■ DIRECTIONS: Retrieve all lines below that have the string "shoulder".

■ STORED DATA:
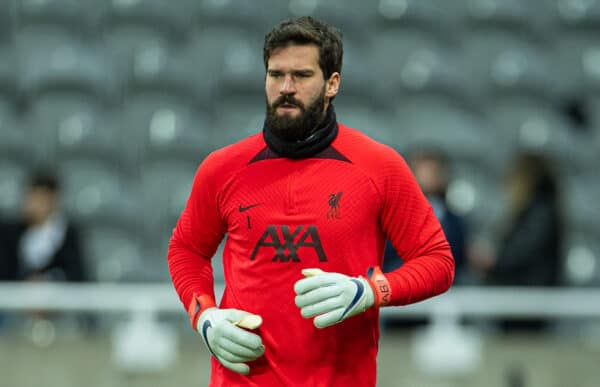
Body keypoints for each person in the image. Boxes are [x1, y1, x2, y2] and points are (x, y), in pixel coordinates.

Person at [167, 16, 454, 386]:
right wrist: (204, 317)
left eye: (301, 76)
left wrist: (368, 291)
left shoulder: (378, 166)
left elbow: (438, 262)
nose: (285, 87)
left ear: (332, 83)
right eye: (275, 75)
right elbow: (186, 249)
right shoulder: (222, 169)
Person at [471, 151, 563, 332]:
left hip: (529, 301)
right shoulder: (535, 211)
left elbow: (523, 252)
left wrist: (493, 262)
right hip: (521, 298)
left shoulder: (540, 214)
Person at [383, 147, 468, 283]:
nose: (428, 177)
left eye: (434, 171)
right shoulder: (392, 215)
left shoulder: (454, 219)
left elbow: (459, 252)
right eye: (423, 171)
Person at [0, 171, 86, 283]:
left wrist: (49, 279)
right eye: (31, 198)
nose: (34, 204)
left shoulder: (67, 234)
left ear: (53, 201)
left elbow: (77, 273)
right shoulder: (9, 233)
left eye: (41, 199)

■ TASK OUTPUT:
left shoulder: (378, 166)
right shoulder: (222, 169)
right shoulder: (535, 211)
left shoulder: (540, 214)
right shoulder: (392, 215)
left shoulder: (454, 219)
left shoulder: (67, 234)
right shoulder: (9, 233)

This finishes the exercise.